De forma resumida, a plebe rude entende o seguinte: ao Poder Legislativo cabe a elaboração das leis, inclusive a do Orçamento; ao Poder Executivo o cumprimento das mesmas e, ao Poder Judiciário, dirimir as questões que venham a surgir da sua aplicação. Acontece que as coisas não se passam com toda essa desejável simplicidade e daí surgem os problemas. Hoje, no Congresso, uma parcela minoritária, movida por interesses ideológicos, embora derrotada na votação das leis e interessada em complicar a vida do Executivo, encontra apoio no STF para decidir sobre a validade do decidido pela maioria.

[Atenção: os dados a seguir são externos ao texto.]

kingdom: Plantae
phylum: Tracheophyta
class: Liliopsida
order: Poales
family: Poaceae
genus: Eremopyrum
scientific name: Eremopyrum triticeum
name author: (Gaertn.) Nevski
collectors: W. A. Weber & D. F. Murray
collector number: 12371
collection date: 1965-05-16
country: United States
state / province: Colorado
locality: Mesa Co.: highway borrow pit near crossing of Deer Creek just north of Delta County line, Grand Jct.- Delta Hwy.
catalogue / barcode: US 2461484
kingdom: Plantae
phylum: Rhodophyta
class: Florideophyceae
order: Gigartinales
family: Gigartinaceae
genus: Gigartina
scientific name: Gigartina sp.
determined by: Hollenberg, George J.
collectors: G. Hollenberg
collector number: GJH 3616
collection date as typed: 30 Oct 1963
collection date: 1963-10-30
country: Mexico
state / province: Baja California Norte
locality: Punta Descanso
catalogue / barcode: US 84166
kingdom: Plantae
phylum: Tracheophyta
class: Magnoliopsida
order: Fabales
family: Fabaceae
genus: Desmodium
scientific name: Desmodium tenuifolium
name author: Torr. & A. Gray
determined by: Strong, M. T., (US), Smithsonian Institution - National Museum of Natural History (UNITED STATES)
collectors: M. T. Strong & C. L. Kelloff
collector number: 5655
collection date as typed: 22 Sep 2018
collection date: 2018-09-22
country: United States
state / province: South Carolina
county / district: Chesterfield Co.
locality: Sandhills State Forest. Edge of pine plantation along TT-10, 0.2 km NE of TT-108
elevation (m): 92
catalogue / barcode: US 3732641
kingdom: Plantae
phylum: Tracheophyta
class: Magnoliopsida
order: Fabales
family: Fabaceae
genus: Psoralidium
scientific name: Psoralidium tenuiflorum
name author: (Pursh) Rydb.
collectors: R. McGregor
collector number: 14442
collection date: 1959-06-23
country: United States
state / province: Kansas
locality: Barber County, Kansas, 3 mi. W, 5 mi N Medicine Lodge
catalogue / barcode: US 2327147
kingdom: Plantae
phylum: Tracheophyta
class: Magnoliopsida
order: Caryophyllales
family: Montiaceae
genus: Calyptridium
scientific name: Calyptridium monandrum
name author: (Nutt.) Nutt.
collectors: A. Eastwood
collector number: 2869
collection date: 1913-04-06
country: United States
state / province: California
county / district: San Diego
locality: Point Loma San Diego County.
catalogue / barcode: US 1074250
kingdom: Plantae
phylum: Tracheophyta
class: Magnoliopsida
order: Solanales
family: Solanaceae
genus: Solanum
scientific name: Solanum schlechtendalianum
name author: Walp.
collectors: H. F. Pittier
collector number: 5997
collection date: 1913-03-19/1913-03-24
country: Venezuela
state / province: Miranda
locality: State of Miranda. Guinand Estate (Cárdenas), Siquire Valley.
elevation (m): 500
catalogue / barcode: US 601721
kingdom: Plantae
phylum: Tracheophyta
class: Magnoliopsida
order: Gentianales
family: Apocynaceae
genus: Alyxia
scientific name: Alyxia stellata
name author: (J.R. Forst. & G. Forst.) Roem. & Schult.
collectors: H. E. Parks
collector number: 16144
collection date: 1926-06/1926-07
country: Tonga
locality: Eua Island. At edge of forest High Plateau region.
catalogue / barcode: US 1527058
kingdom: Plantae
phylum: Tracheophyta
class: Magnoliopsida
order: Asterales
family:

A Guerra Civil Americana (1861-1865) foi o arremate de uma longa controvérsia sobre a escravização dos negros. Quando do seu início, Abraham Lincoln, presidente eleito, declarou que “Precisamos resolver essa questão agora: se em um governo livre, a minoria tem o direito de dissolver um governo quando quiser”. Parafraseando Lincoln poderíamos perguntar se, em uma democracia, com eleições livres e diretas é lícito, à minoria parlamentar, contestar a validade de leis aprovadas pela maioria. A resposta, referida ao Brasil dos nossos dias, deu-a Percival Puggina, em seu artigo “Sob o tacão do STF”, datado de 03 de setembro de 2020: ...  se um projeto de lei não tiver guarida no Congresso, recorra-se ao Supremo. Sempre haverá um princípio constitucional para ser espremido no pau-de-arara das vontades presentes.

Inegavelmente, fazendo jus ao perfil político/ideológico daqueles que os nomearam, os iluminados e esclarecidos membros do Pretório Excelso agem de forma autoritária e atropelam, sem pejo, as prerrogativas constitucionais dos demais poderes.